BACKGROUND: A long-acting κreceptor agonist parenteral analgesic may theoretically improve acute pain and reduce incidence of chronic postsurgical pain (CPSP) after laparoscopic cholecystectomy with minimal drug-related side effects of the traditional µreceptor opioids. METHODS: Eighty adult patients undergoing elective laparoscopic cholecystectomy were randomly assigned to receive single intramuscular injection of an extended-release sebacoyl dinalbuphine ester (SDE, Naldebain 150 mg; n = 40) or placebo (n = 40) after anesthesia induction. Standard multimodal analgesia (MMA) was administered for postoperative pain control.
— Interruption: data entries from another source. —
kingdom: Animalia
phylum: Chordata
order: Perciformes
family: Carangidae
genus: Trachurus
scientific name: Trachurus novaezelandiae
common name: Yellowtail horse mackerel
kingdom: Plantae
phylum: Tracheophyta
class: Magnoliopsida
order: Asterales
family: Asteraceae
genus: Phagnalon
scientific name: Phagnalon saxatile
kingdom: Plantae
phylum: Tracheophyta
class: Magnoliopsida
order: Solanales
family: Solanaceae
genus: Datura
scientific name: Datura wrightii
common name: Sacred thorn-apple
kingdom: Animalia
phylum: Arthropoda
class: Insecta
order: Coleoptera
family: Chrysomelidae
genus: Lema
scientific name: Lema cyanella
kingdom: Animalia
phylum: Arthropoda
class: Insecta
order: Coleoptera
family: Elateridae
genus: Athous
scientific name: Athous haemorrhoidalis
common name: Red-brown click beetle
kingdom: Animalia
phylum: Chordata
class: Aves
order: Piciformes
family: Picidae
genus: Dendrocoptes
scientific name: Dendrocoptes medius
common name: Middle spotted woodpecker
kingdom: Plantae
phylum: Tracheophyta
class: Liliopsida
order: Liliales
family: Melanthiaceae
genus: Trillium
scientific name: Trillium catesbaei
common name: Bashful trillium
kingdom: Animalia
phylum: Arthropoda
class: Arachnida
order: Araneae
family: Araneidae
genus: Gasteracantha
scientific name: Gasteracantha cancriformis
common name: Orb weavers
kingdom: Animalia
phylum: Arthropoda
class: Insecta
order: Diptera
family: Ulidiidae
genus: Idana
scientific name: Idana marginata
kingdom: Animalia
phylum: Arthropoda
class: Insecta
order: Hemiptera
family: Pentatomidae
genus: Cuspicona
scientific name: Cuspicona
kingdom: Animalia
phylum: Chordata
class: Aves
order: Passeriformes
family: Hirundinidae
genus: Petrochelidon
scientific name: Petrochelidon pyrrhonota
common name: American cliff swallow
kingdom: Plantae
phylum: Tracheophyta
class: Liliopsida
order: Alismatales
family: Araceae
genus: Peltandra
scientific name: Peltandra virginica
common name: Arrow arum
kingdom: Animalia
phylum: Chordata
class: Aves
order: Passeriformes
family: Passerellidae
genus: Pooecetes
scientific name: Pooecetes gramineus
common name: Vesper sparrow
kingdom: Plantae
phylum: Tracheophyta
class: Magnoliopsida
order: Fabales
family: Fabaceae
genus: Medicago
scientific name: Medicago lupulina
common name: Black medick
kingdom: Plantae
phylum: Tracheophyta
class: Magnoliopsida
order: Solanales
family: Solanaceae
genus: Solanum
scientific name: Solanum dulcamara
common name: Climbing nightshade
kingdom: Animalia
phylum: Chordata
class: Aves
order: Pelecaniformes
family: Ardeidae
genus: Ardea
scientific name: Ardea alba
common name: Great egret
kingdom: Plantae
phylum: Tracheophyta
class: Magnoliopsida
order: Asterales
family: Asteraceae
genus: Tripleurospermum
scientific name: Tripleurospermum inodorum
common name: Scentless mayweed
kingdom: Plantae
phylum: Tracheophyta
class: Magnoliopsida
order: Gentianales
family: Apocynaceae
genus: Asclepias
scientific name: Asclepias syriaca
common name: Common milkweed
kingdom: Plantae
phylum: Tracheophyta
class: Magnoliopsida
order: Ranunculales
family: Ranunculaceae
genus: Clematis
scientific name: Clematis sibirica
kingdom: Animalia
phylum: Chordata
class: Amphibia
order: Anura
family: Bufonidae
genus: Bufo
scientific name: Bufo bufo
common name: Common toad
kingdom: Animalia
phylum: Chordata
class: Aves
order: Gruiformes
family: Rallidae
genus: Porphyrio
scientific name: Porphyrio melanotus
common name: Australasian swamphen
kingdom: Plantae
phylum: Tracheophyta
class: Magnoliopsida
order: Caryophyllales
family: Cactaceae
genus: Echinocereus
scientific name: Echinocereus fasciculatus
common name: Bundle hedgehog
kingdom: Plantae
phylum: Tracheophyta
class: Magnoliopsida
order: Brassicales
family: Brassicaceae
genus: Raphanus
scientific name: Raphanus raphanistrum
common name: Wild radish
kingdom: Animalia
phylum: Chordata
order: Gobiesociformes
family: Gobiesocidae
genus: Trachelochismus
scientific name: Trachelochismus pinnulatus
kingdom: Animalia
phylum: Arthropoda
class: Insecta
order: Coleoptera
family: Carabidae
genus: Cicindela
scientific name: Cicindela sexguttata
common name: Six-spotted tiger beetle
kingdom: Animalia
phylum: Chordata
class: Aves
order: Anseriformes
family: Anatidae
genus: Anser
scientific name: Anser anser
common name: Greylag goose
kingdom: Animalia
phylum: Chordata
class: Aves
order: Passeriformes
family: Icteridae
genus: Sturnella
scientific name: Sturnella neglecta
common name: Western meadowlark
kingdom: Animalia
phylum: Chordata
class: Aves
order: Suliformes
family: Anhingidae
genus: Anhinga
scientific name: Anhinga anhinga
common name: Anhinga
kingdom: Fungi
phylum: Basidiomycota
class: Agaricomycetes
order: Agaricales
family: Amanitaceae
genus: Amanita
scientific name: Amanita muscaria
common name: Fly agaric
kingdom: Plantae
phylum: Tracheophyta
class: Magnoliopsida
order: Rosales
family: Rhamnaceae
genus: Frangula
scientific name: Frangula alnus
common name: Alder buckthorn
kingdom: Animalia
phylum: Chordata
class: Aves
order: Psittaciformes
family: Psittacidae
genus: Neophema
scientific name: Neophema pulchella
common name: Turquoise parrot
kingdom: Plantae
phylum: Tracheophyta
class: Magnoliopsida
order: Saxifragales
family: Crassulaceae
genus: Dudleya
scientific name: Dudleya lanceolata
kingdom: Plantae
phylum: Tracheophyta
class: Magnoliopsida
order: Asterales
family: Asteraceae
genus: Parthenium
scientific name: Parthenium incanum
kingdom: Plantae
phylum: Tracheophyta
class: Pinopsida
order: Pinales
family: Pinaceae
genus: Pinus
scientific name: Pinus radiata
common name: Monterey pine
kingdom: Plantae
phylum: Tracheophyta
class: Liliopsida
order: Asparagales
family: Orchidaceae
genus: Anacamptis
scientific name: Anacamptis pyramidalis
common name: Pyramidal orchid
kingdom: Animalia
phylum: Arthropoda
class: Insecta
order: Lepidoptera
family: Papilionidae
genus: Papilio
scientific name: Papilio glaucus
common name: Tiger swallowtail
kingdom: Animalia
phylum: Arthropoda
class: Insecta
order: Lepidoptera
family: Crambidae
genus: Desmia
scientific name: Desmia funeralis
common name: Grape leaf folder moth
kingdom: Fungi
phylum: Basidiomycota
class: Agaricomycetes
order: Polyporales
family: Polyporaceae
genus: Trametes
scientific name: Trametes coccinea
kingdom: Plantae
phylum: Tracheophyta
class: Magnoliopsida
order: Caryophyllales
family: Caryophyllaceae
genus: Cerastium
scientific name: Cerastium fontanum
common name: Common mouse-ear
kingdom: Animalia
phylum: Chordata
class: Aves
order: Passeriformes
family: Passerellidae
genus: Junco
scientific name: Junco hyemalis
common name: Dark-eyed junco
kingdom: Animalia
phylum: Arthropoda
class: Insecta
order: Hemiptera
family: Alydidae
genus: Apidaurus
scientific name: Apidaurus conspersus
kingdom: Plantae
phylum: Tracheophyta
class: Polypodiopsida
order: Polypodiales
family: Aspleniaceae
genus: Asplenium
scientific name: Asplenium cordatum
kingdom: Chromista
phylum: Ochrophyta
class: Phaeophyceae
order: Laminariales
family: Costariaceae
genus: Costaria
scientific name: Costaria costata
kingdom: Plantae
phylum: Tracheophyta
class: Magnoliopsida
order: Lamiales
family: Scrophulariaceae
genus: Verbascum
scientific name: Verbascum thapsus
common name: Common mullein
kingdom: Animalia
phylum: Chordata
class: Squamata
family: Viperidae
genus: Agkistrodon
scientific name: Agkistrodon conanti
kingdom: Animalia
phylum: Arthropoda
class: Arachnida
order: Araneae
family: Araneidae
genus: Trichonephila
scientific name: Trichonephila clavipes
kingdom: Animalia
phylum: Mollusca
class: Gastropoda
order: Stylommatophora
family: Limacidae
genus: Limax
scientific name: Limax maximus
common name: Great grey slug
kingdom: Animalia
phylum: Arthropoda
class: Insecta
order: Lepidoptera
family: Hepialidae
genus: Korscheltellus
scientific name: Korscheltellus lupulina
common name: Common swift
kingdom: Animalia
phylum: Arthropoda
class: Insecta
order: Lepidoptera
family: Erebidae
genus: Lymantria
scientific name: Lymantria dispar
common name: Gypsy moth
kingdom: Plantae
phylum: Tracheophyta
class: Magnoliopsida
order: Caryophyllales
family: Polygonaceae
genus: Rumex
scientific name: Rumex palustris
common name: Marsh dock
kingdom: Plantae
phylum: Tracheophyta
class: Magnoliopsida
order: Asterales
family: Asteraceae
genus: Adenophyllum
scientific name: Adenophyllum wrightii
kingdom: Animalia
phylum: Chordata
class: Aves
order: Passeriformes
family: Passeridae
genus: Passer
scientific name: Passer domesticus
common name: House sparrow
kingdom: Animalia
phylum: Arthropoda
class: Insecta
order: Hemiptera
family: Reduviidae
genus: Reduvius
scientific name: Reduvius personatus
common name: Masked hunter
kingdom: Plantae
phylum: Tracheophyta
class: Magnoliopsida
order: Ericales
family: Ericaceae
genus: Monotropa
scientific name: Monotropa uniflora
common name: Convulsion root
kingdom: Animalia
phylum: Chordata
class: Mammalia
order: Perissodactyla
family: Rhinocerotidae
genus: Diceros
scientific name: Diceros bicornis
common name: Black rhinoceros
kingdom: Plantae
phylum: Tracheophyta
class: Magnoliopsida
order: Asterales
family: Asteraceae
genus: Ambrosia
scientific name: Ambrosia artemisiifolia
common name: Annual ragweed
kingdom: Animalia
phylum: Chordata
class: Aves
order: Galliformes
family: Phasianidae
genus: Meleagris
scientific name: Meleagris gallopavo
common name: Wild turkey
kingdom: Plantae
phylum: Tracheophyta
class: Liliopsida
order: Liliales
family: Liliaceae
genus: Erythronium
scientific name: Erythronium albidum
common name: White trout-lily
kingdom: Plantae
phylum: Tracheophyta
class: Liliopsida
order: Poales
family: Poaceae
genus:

The primary endpoint was pain intensity within 7 days after surgery. The secondary endpoints were incidence CPSP at 3 months and adverse reactions up to 7 days after surgery. RESULTS: The highest visual analogue scale (VAS) and area under the curve of VAS 0 to 48 hours after operation were not different between the two groups and a similar proportion of patients requested rescue parenteral analgesics. Average pain intensities were also not different at 72 hours and 7 days after surgery. Incidence of CPSP was 22.5% and 13.1% in patients who received placebo and SDE treatment, respectively (P = .379). Significantly higher incidence of drug-related adverse events, including dizziness, nausea and injection site reactions, were recorded in the SDE group. CONCLUSION: A single dose of extended-release analgesic SDE given intraoperatively did not provide sufficient add-on effect for acute and chronic pain management after laparoscopic cholecystectomies in patients who received standard postoperative MMA. Intramuscular injection of 150 mg SDE in patients with average body mass causes adverse events that could have been overlooked. More clinical studies are warranted to determine the target populations who may benefit from SDE injections for improvement of acute and chronic postsurgical pain management.